*Directive:* Reproduce every line of the following data verbatim, character for character, in the original order.

※

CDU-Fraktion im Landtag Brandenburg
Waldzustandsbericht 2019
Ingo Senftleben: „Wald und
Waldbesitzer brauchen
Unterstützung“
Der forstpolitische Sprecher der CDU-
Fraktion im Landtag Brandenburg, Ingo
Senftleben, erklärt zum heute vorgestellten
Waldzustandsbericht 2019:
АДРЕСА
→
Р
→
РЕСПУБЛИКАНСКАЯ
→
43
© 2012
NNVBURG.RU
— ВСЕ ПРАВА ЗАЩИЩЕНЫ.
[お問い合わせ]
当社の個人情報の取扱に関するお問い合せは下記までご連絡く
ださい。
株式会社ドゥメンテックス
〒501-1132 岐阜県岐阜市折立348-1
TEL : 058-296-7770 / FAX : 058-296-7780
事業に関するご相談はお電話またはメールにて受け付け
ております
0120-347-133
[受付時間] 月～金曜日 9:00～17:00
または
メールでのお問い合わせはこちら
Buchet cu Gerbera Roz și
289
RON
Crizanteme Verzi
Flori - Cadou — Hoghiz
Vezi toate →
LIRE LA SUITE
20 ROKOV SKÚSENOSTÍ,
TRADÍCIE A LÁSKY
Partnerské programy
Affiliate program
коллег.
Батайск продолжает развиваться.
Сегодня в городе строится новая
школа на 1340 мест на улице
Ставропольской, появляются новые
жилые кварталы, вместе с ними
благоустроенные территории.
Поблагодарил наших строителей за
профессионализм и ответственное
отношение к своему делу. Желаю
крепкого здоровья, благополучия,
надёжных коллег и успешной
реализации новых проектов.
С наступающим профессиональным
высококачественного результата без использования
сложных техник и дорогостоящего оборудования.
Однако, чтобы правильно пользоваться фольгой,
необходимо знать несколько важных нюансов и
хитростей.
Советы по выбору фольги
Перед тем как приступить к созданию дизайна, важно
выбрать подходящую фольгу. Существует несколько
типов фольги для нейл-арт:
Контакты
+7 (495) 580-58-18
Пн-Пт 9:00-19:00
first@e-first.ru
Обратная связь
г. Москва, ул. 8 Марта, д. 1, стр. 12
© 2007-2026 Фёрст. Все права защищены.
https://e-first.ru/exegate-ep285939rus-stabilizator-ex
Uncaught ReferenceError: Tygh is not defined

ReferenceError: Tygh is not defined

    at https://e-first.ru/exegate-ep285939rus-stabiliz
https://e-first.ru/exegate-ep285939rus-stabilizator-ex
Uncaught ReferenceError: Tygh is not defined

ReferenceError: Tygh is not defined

※

*Answer space:*
CDU-Fraktion im Landtag Brandenburg
Waldzustandsbericht 2019
Ingo Senftleben: „Wald und
Waldbesitzer brauchen
Unterstützung“
Der forstpolitische Sprecher der CDU-
Fraktion im Landtag Brandenburg, Ingo
Senftleben, erklärt zum heute vorgestellten
Waldzustandsbericht 2019:
АДРЕСА
→
Р
→
РЕСПУБЛИКАНСКАЯ
→
43
© 2012
NNVBURG.RU
— ВСЕ ПРАВА ЗАЩИЩЕНЫ.
[お問い合わせ]
当社の個人情報の取扱に関するお問い合せは下記までご連絡く
ださい。
株式会社ドゥメンテックス
〒501-1132 岐阜県岐阜市折立348-1
TEL : 058-296-7770 / FAX : 058-296-7780
事業に関するご相談はお電話またはメールにて受け付け
ております
0120-347-133
[受付時間] 月～金曜日 9:00～17:00
または
メールでのお問い合わせはこちら
Buchet cu Gerbera Roz și
289
RON
Crizanteme Verzi
Flori - Cadou — Hoghiz
Vezi toate →
LIRE LA SUITE
20 ROKOV SKÚSENOSTÍ,
TRADÍCIE A LÁSKY
Partnerské programy
Affiliate program
коллег.
Батайск продолжает развиваться.
Сегодня в городе строится новая
школа на 1340 мест на улице
Ставропольской, появляются новые
жилые кварталы, вместе с ними
благоустроенные территории.
Поблагодарил наших строителей за
профессионализм и ответственное
отношение к своему делу. Желаю
крепкого здоровья, благополучия,
надёжных коллег и успешной
реализации новых проектов.
С наступающим профессиональным
высококачественного результата без использования
сложных техник и дорогостоящего оборудования.
Однако, чтобы правильно пользоваться фольгой,
необходимо знать несколько важных нюансов и
хитростей.
Советы по выбору фольги
Перед тем как приступить к созданию дизайна, важно
выбрать подходящую фольгу. Существует несколько
типов фольги для нейл-арт:
Контакты
+7 (495) 580-58-18
Пн-Пт 9:00-19:00
first@e-first.ru
Обратная связь
г. Москва, ул. 8 Марта, д. 1, стр. 12
© 2007-2026 Фёрст. Все права защищены.
https://e-first.ru/exegate-ep285939rus-stabilizator-ex
Uncaught ReferenceError: Tygh is not defined

ReferenceError: Tygh is not defined

    at https://e-first.ru/exegate-ep285939rus-stabiliz
https://e-first.ru/exegate-ep285939rus-stabilizator-ex
Uncaught ReferenceError: Tygh is not defined

ReferenceError: Tygh is not defined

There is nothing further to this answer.